Bounding boxes with keypoints:
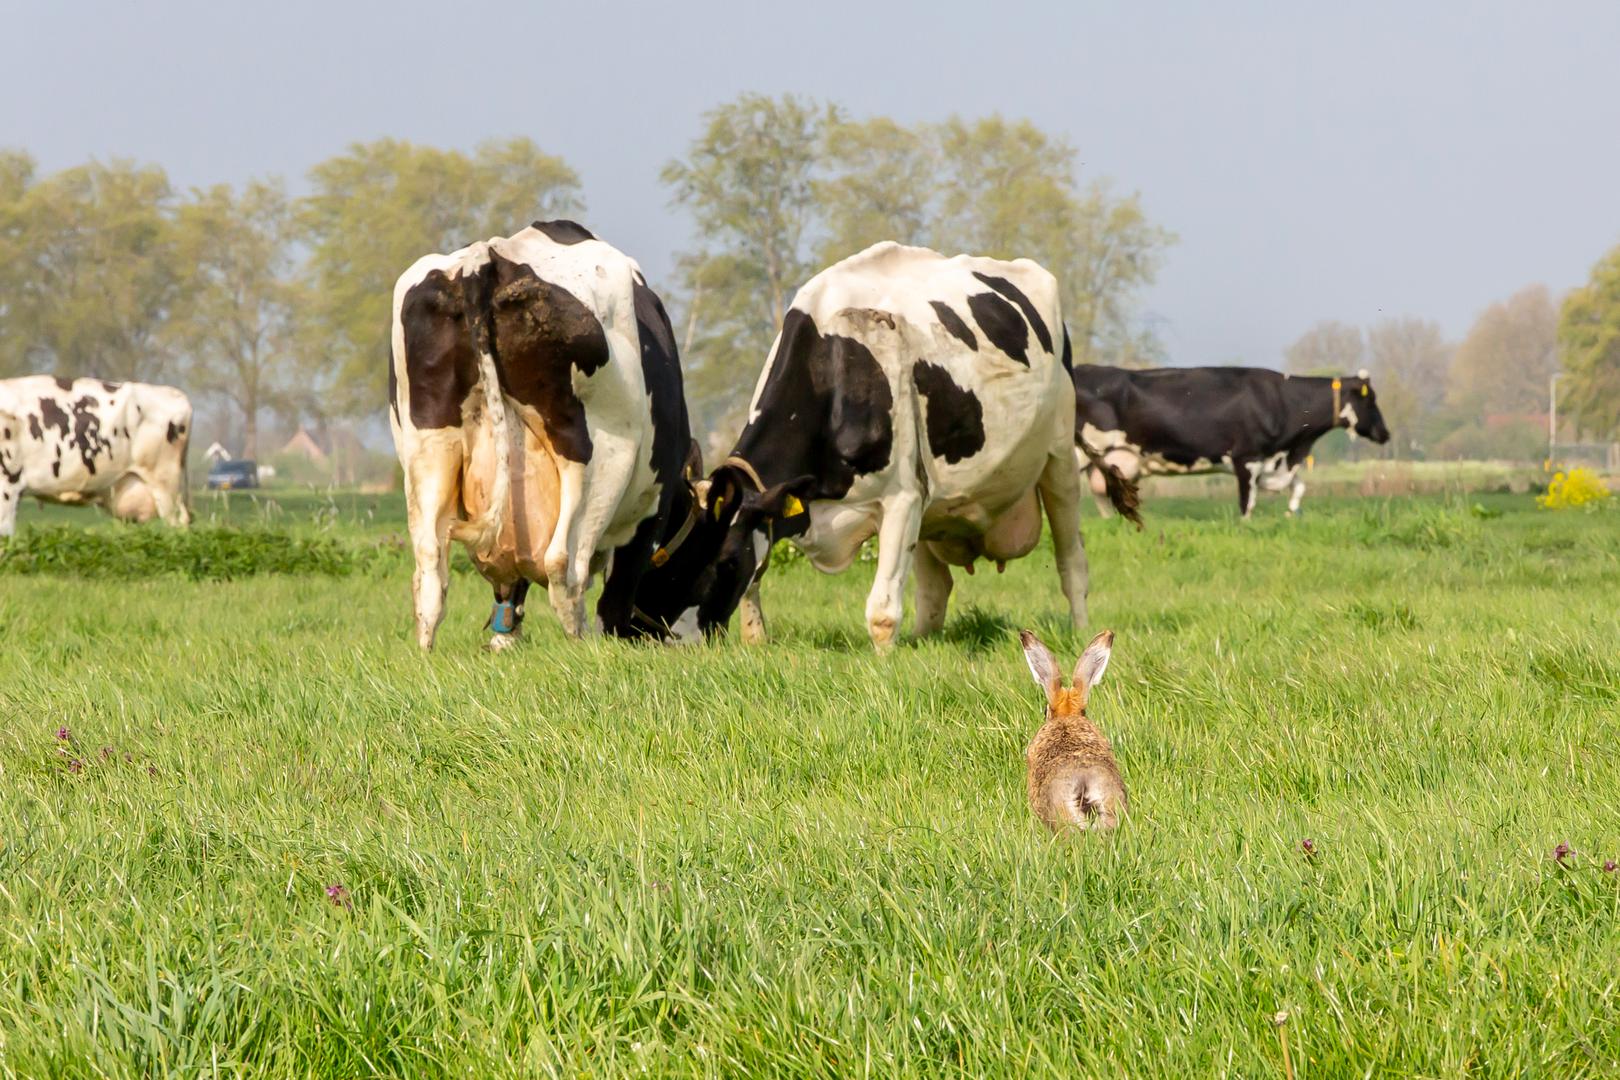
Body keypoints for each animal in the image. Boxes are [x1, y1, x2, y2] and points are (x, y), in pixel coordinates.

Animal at [389, 219, 700, 651]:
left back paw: (427, 649)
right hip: (595, 456)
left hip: (429, 448)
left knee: (430, 566)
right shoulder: (652, 503)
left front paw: (505, 642)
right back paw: (582, 643)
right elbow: (616, 599)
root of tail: (487, 257)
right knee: (564, 564)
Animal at [631, 241, 1140, 651]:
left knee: (1072, 563)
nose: (680, 640)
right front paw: (756, 640)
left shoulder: (902, 497)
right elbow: (758, 583)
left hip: (1058, 457)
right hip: (939, 505)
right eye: (666, 557)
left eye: (724, 560)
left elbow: (881, 610)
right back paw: (923, 639)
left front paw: (884, 664)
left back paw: (1081, 633)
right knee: (935, 590)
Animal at [1072, 365, 1391, 518]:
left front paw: (1291, 514)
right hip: (1079, 451)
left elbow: (1299, 487)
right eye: (1371, 400)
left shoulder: (1275, 461)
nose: (1386, 433)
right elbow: (1246, 504)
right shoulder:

* Exercise details *
The answer is every line of the data, exactly as written, with the pictures dropped.

* Written solution *
Body keypoints for each animal in the image. Boxes are [x1, y1, x2, y2] and points are (x, y), in pixel coordinates.

Animal at [389, 219, 700, 651]:
left back paw: (427, 649)
right hip: (595, 456)
left hip: (429, 448)
left knee: (430, 566)
right shoulder: (652, 503)
left front paw: (505, 642)
right back paw: (582, 643)
right elbow: (616, 599)
root of tail: (487, 257)
right knee: (564, 564)
Animal at [631, 241, 1140, 651]:
left knee: (1072, 563)
nose: (680, 640)
right front paw: (756, 640)
left shoulder: (902, 497)
right elbow: (758, 583)
left hip: (1058, 457)
right hip: (939, 505)
right eye: (666, 557)
left eye: (724, 560)
left elbow: (881, 610)
right back paw: (923, 639)
left front paw: (884, 664)
left back paw: (1081, 633)
right knee: (935, 590)
Animal at [1072, 365, 1391, 518]:
left front paw: (1291, 514)
right hip: (1079, 451)
left elbow: (1299, 487)
right eye: (1371, 400)
left shoulder: (1275, 461)
nose: (1386, 433)
right elbow: (1246, 504)
right shoulder:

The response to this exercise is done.